Problem description
Rewrite as a numbered list only the lines of the listing below, starting at the line that contains "果子熟了首次与国家5A级旅游景区打造的定制产品" and ending at the line that contains "CÉSAR VALERO", omitting blank lines. Leave the pictures out of the answer.

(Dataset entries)
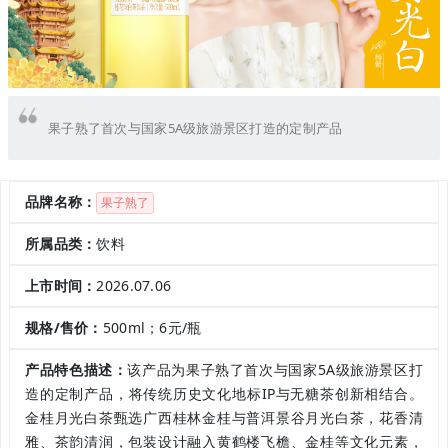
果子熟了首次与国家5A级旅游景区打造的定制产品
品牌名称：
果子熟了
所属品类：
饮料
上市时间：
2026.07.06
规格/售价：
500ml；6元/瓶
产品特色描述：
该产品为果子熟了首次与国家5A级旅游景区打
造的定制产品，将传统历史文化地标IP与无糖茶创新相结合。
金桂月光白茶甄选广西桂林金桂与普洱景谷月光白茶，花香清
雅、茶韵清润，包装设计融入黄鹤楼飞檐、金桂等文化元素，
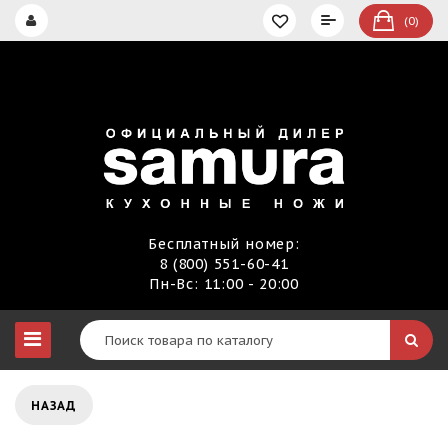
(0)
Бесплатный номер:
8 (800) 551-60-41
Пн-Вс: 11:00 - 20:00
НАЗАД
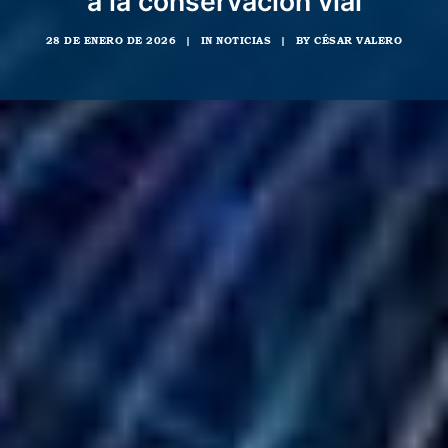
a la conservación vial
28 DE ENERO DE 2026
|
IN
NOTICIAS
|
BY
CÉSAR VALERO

--

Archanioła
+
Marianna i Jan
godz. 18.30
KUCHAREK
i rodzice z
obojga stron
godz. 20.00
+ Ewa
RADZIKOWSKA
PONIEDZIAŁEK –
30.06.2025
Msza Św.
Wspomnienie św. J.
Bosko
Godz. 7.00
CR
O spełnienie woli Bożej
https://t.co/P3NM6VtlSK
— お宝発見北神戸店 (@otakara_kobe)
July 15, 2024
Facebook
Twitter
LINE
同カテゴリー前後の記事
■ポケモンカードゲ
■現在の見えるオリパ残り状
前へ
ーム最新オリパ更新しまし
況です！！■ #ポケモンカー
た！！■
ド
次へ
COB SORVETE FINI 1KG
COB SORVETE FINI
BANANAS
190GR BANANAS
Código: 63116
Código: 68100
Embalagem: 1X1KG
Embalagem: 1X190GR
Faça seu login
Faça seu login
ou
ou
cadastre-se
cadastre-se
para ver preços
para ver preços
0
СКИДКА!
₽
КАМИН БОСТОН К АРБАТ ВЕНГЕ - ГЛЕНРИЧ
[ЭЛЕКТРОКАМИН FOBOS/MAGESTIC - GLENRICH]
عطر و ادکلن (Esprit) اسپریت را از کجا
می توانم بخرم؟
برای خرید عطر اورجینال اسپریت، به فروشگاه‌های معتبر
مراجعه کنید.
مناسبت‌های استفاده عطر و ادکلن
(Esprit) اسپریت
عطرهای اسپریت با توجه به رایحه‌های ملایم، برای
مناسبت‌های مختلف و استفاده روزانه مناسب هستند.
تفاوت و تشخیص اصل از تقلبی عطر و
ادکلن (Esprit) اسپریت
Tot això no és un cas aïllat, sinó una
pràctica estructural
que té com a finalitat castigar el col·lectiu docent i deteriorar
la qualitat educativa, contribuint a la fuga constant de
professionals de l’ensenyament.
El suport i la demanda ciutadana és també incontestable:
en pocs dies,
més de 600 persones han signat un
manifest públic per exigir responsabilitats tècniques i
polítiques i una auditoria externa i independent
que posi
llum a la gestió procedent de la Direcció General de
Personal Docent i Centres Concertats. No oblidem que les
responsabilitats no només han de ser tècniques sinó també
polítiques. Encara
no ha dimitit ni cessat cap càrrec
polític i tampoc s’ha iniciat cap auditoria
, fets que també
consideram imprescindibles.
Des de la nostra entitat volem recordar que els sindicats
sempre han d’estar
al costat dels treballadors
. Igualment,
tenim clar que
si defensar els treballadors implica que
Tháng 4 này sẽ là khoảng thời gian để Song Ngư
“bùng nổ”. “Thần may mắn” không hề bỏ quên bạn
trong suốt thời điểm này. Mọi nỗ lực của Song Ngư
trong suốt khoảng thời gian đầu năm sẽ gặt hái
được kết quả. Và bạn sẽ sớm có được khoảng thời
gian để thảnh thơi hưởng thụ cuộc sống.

* * *

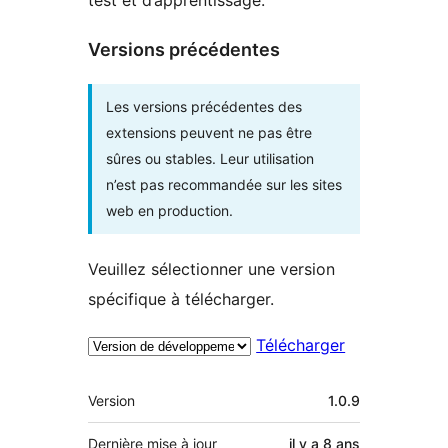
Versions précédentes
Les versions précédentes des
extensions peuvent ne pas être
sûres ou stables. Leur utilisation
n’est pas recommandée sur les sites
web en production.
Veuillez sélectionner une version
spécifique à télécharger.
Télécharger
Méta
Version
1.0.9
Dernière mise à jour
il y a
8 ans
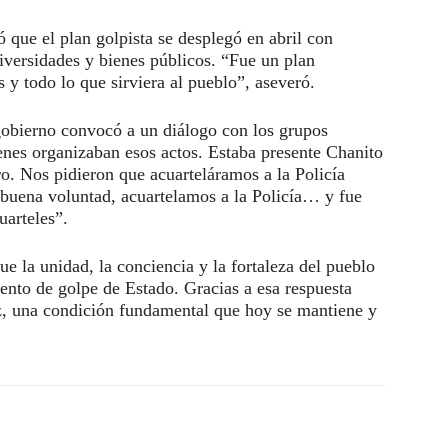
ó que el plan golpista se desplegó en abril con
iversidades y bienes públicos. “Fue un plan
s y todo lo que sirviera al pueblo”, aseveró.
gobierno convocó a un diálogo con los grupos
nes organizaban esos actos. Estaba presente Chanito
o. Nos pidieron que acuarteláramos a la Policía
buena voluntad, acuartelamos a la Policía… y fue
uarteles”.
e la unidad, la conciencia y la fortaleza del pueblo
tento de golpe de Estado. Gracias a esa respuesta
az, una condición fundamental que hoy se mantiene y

Solved problem
1. 果子熟了首次与国家5A级旅游景区打造的定制产品
2. 品牌名称：
3. 果子熟了
4. 所属品类：
5. 饮料
6. 上市时间：
7. 2026.07.06
8. 规格/售价：
9. 500ml；6元/瓶
10. 产品特色描述：
11. 该产品为果子熟了首次与国家5A级旅游景区打
12. 造的定制产品，将传统历史文化地标IP与无糖茶创新相结合。
13. 金桂月光白茶甄选广西桂林金桂与普洱景谷月光白茶，花香清
14. 雅、茶韵清润，包装设计融入黄鹤楼飞檐、金桂等文化元素，
15. (0)
16. Бесплатный номер:
17. 8 (800) 551-60-41
18. Пн-Вс: 11:00 - 20:00
19. НАЗАД
20. a la conservación vial
21. 28 DE ENERO DE 2026
22. |
23. IN
24. NOTICIAS
25. |
26. BY
27. CÉSAR VALERO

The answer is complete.